Perjuangan Eksistensi Bahasa Sunda Banten

Perjuangan Eksistensi Bahasa Sunda Banten

Ilustrasi peta persebaran bahasa Sunda Jawa Barat dan Banten.--Foto: Wikipedia

SIASAT.CO.ID - Sering kali masyarakat Priangan menyematkan stigma kasar pada bahasa Sunda Banten, terutama di wilayah Tangerang, Lebak, dan Pandeglang.

Meski begitu, penduduk asli Banten harus membela keindahan bahasa ibunya, yang dianggap lebih egaliter dan tidak membeda-bedakan status sosial seperti bahasa Sunda Priangan.

Bahasa Sunda Banten, meskipun dianggap "kasar" oleh beberapa pihak, memberikan keplongan tersendiri. Tidak perlu khawatir tentang intonasi atau berusaha menahan suara agar dianggap sopan.

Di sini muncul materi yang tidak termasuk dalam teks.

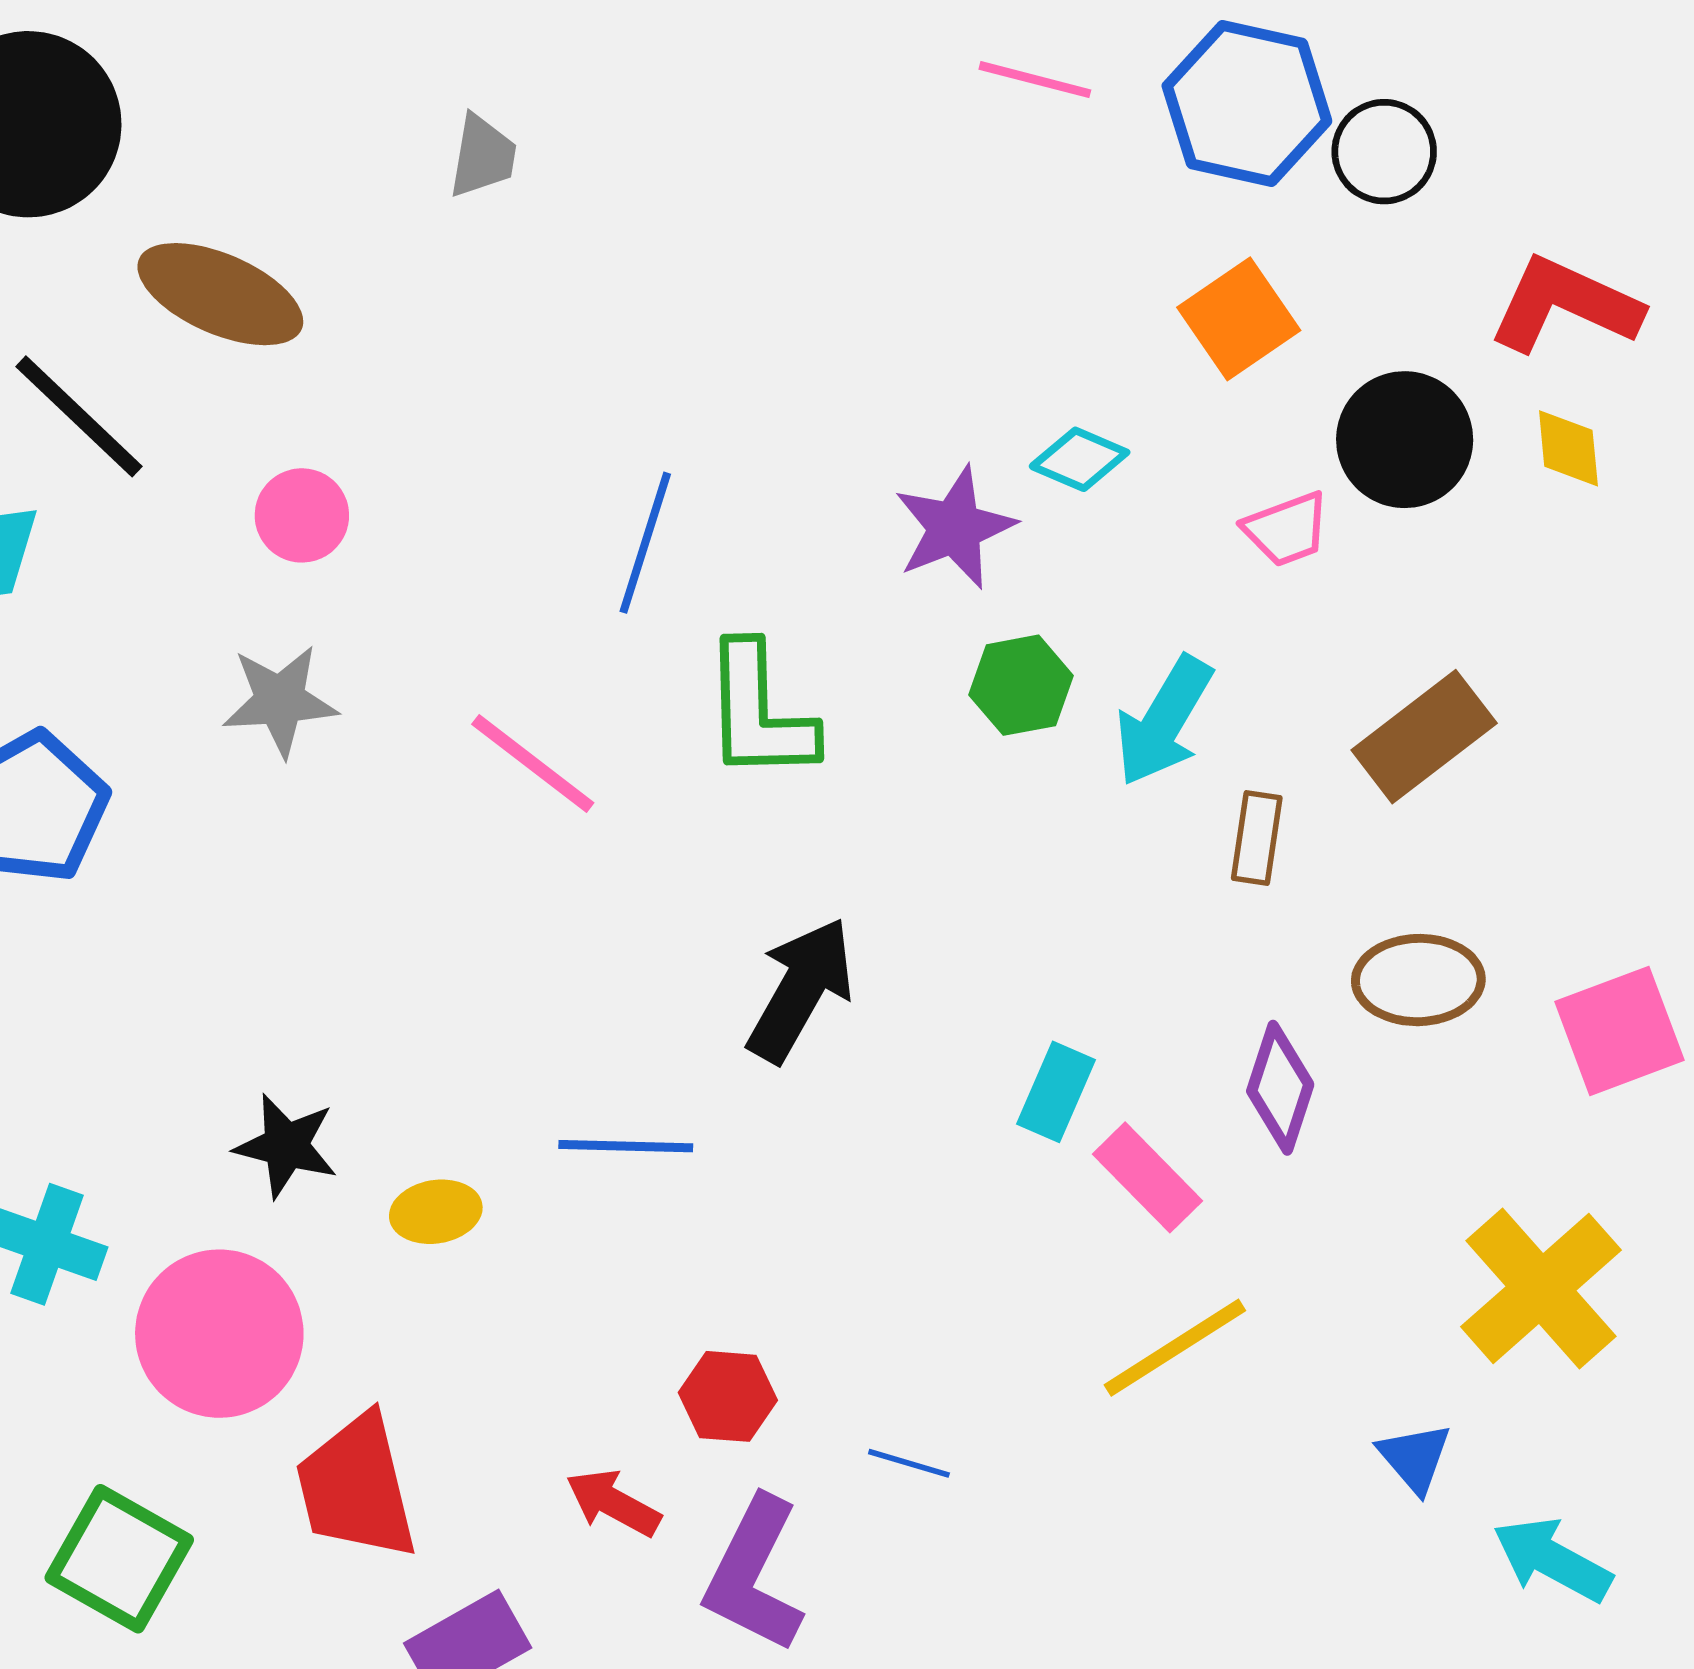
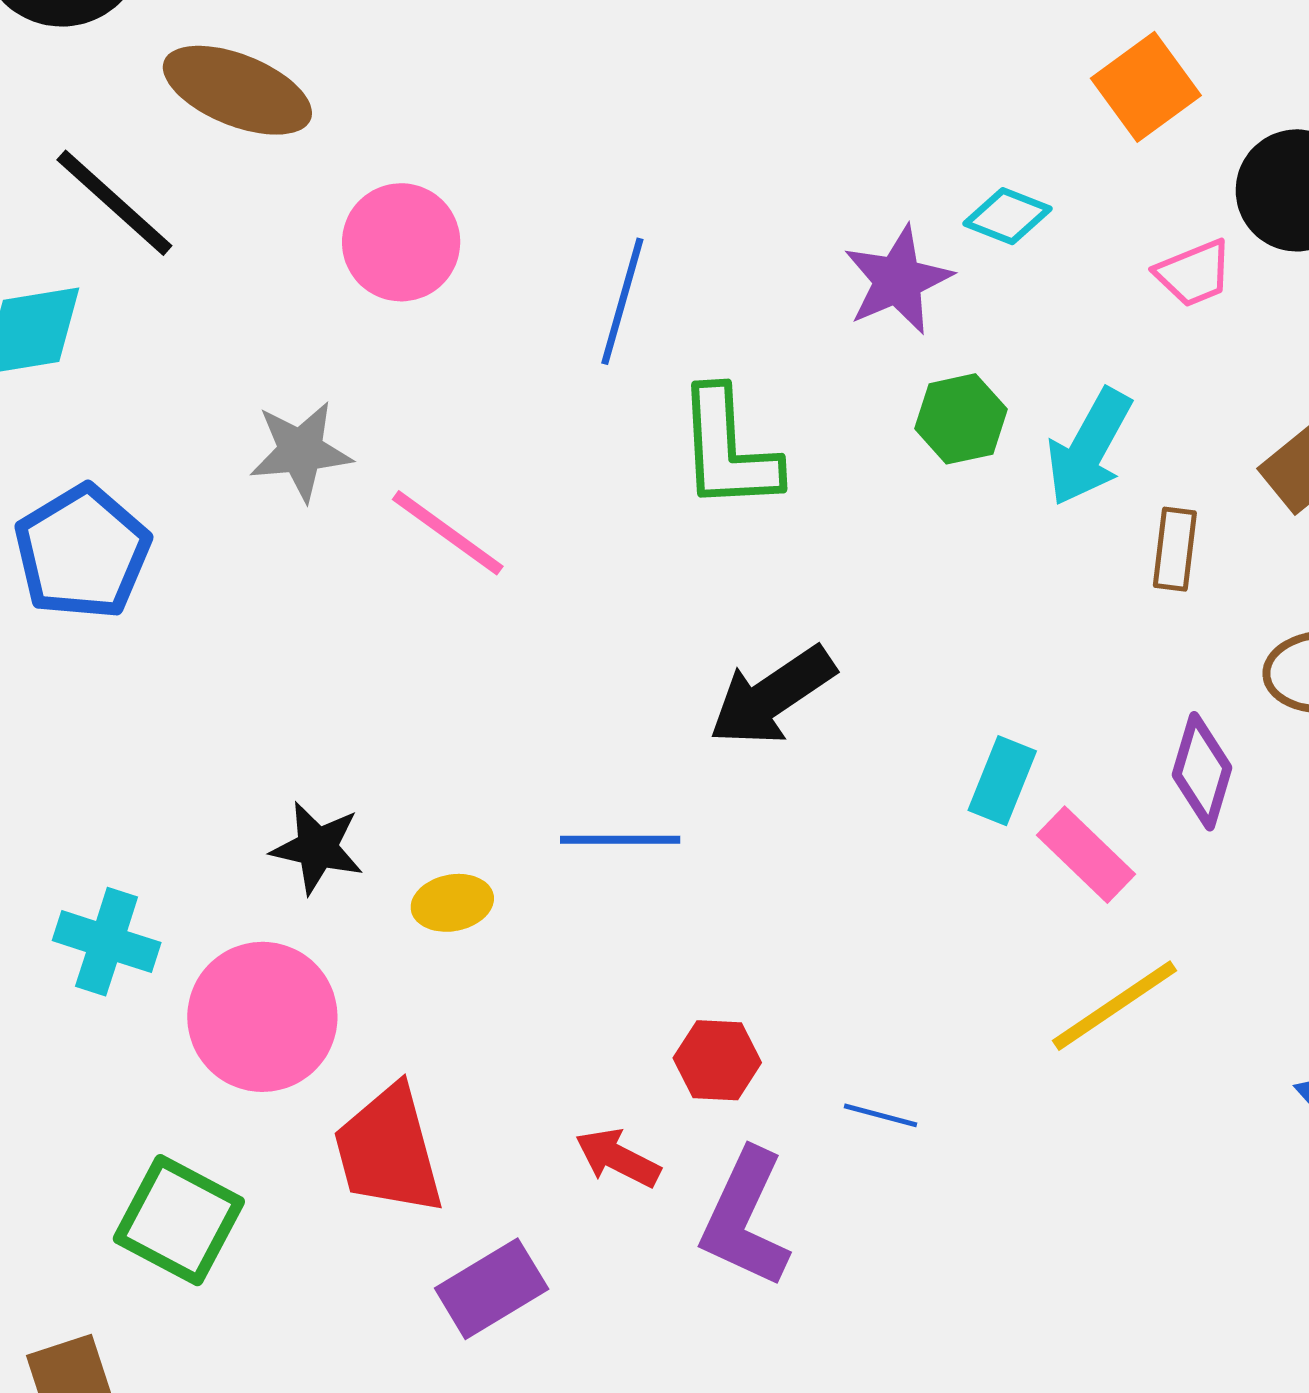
pink circle: (302, 515) -> (401, 242), moved, size x1.4
pink line: (533, 763) -> (448, 533), moved
black arrow: (801, 990) -> (772, 696), turned -152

Di balik kritikan, bahasa ini membuktikan keberadaannya dengan tetap menghargai keindahan bahasa ibu.

Dalam konteks sejarah, bahasa Sunda Banten menunjukkan sifat egaliter dan kebebasan yang tidak dikenal dalam bahasa Sunda Priangan yang terpengaruh oleh feodalisme Kesultanan Mataram.

BACA JUGA:Membingkai Kesenjangan Kawasan Tangerang Antara Cisauk dan BSD

Meski begitu, tidak sedikit yang masih mempertahankan pandangan superioritas atas bahasa Sunda Banten, menunjukkan ketidakmengertian terhadap sejarah dan keberagaman bahasa di masyarakat Sunda.

Keunikan bahasa ini tidak lepas dari budaya dan sejarahnya yang menghindari stratifikasi bahasa, namun ironisnya, pengguna bahasa Sunda Banten kadang merasa minder, terutama ketika berhadapan dengan penutur bahasa Sunda Priangan. Persepsi "kasar" dan "tidak sopan" mungkin masih menjadi ancaman bagi eksistensi bahasa ini.

Ancaman terbesar bagi bahasa Sunda Banten datang dari dalam, yaitu rasa malu penduduknya sendiri untuk menggunakan bahasa ibu mereka. Tekanan sosial dari pendatang dan penduduk Banten yang merantau juga semakin memperkuat persepsi negatif terhadap bahasa ini.

Bahkan, bahaya kepunahan terasa nyata karena banyak orang tua memilih mengajarkan bahasa Indonesia dan mengabaikan bahasa Sunda Banten.

Dalam melihat perjuangan eksistensi bahasa Sunda Banten, kita dituntut untuk melestarikan dan memahaminya sebagai bagian tak terpisahkan dari kekayaan budaya Sunda.

BACA JUGA:Dinas Pertanian Banten Siap Sambut Musim Tanam 2023 Usai El Nino

Satire ini mencerminkan realitas pahit dan upaya untuk menghadapi perubahan yang terus menerus di tengah kompleksitas masyarakat Priangan dan Banten.